Gill, Davis, Spar Over Ads, Health Care, in Second Debate
By Jeff Bossert
The issue of negative campaign ads quickly made its way into the second debate between two of the candidates for Illinois’ 13th Congressional District.
In Springfield Wednesday night, Bloomington Democrat David Gill was again accused of using funds from the Democratic Congressional Campaign Committee. Republican Rodney Davis of Taylorville says Gill broke a campaign pledge, stating there’s no grass roots fund of private donors.
"It’s ironic that in the same commercial, you say you won’t take a penny of corporate PAC money, it’s the same commercial is that’s paid for by corporate PAC money. You broke your pledge, David.”
Gill denied the claim, saying unlike Davis, he’s taken a stand against ‘corporate dominance’, accepting only small, online donations through the DCCC.
“I’ve signed a pledge that I’d like to work toward a constitutional amendment to undo the impact of Citizens United, so that we can get the money out of politics, but this is what happens when all that funding comes in from corporate America and the Wall Street banks," he said.
Independent John Hartman has no campaign ads, saying he prefer the focus of the race shift to foreign policy or the environment.
“I think the media has been caught up in a gladiator sport of negative advertising. And I know that people expect better from us, and this is not the way it’s supposed to be.”
The topic of health care found its way into the conversation Wednesday, even when debate panelists were on other topics.
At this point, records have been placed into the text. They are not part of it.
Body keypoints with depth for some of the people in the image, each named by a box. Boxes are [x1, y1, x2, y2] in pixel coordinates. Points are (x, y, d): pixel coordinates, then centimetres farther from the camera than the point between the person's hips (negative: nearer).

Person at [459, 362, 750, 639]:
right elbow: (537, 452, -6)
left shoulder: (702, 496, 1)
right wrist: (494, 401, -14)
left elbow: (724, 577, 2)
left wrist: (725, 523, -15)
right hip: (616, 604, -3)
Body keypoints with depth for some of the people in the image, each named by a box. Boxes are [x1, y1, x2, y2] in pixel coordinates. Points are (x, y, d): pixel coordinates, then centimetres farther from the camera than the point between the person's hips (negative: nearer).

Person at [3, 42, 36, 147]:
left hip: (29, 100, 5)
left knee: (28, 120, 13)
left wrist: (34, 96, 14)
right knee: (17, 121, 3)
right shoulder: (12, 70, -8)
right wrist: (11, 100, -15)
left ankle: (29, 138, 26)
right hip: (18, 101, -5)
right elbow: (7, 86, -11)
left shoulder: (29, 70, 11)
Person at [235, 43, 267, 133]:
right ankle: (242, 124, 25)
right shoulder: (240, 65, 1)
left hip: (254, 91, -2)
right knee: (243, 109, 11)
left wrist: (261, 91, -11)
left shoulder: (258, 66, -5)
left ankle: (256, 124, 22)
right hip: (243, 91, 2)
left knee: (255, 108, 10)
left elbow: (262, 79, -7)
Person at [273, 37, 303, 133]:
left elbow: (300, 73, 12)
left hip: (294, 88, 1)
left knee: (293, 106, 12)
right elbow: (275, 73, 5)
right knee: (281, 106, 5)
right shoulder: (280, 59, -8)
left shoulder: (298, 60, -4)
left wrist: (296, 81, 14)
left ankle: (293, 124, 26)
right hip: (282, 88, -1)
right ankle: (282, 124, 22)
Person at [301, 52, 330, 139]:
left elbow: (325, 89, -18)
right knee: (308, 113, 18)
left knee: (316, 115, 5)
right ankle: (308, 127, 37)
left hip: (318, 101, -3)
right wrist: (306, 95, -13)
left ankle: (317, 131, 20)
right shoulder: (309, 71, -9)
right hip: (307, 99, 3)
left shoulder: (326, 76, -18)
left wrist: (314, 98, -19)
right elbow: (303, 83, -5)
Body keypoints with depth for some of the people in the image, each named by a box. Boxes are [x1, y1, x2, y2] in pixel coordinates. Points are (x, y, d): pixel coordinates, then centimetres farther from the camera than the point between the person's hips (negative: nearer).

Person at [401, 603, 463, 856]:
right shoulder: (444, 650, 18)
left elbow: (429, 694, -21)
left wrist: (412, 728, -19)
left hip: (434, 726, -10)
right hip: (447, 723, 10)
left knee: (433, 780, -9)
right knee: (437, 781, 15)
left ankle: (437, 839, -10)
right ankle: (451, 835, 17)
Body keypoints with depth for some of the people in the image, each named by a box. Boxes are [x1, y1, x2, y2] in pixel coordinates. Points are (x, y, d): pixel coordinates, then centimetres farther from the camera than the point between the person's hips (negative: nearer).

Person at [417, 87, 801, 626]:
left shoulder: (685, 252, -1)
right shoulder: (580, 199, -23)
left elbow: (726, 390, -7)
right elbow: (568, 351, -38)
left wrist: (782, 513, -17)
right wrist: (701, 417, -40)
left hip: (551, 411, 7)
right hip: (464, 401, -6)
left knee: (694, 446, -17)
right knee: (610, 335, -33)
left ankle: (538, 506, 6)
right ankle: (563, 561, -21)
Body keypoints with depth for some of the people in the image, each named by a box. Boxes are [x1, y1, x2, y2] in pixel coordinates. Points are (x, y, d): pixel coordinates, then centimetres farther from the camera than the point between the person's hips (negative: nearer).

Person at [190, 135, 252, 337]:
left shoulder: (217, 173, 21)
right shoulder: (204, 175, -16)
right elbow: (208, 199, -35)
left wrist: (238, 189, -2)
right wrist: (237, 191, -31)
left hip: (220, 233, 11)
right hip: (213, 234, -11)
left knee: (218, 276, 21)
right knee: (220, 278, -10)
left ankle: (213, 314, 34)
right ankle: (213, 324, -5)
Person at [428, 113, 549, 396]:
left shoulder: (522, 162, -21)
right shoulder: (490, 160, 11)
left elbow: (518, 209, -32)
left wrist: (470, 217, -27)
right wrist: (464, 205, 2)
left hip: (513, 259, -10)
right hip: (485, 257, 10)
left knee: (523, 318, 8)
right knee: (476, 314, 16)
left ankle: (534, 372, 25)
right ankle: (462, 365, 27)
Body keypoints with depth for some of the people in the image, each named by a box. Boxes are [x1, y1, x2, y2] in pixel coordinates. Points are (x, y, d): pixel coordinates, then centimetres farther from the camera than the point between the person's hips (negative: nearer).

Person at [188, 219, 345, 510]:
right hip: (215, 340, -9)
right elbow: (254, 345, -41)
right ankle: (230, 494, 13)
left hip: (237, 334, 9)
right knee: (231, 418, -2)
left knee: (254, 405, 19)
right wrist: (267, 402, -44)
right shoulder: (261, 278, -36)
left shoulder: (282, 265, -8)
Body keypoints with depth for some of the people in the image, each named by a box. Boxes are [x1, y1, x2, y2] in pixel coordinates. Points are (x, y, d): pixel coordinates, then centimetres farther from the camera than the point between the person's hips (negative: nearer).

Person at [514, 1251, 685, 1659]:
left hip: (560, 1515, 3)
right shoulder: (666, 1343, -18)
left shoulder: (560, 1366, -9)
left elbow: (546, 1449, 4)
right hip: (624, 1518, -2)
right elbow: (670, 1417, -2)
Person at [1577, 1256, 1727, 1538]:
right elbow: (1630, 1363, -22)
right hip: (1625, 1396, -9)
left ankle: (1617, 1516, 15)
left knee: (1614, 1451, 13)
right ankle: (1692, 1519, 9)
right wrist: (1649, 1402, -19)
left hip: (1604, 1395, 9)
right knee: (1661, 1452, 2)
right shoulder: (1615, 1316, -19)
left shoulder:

Davis favors a market-based approach of selling insurance across state lines. He believes that plan would make the market more competitive. Davis says having the ability to choose providers allowed for proper diagnosis of his wife, who’s a colon cancer survivor.
But Gill, an emergency room physician, says a market-based approach doesn’t mean much to people who can’t afford private health insurance.
“What I would ask – I can’t think of anything more hypocritical than watching that save your wife’s life and denying that then to all the American citizens that could use that very thing, and have our country be healthier and wealthier in the process," he said.
Davis responded by saying he wants all Americans to be able to choose their own medical destiny, but refutes the idea that a House measure Gill supports seeks Medicare for all.
“It is not Medicare for all – it would destroy Medicare as we know it," he said. "You’ve even said it in your own words David. This is a plan that would create a bureaucracy that will cost $1.7 trillion per year. And wouldn’t allow new clinics, new doctor’s office to be cited without federal government approval.”
Davis also pledges he’ll vote to repeal the Affordable Care Act, calling it a $2.6 dollar boondoggle.
Hartman simply chose to endorse the legislation, saying it will cover 32-million more Americans.
“After decades of trying to get a comprehensive health care bill in this country, we’ve got one," he said. "I’m afraid if we repeal it, we’ll have nothing again, and we’ll go backwards on those 32-million Americans, and that is unconscionable.”
The debate was hosted by WICS Channel 20 in Springfield, and held at the Hoagland Center for the Arts.
The third and final debate between the 13th district candidates will be Thursday, November 1st at 7 p.m. at WILL TV. It will also be carried live on AM 580, WCIX-TV, and streamed live at will.illinois.edu.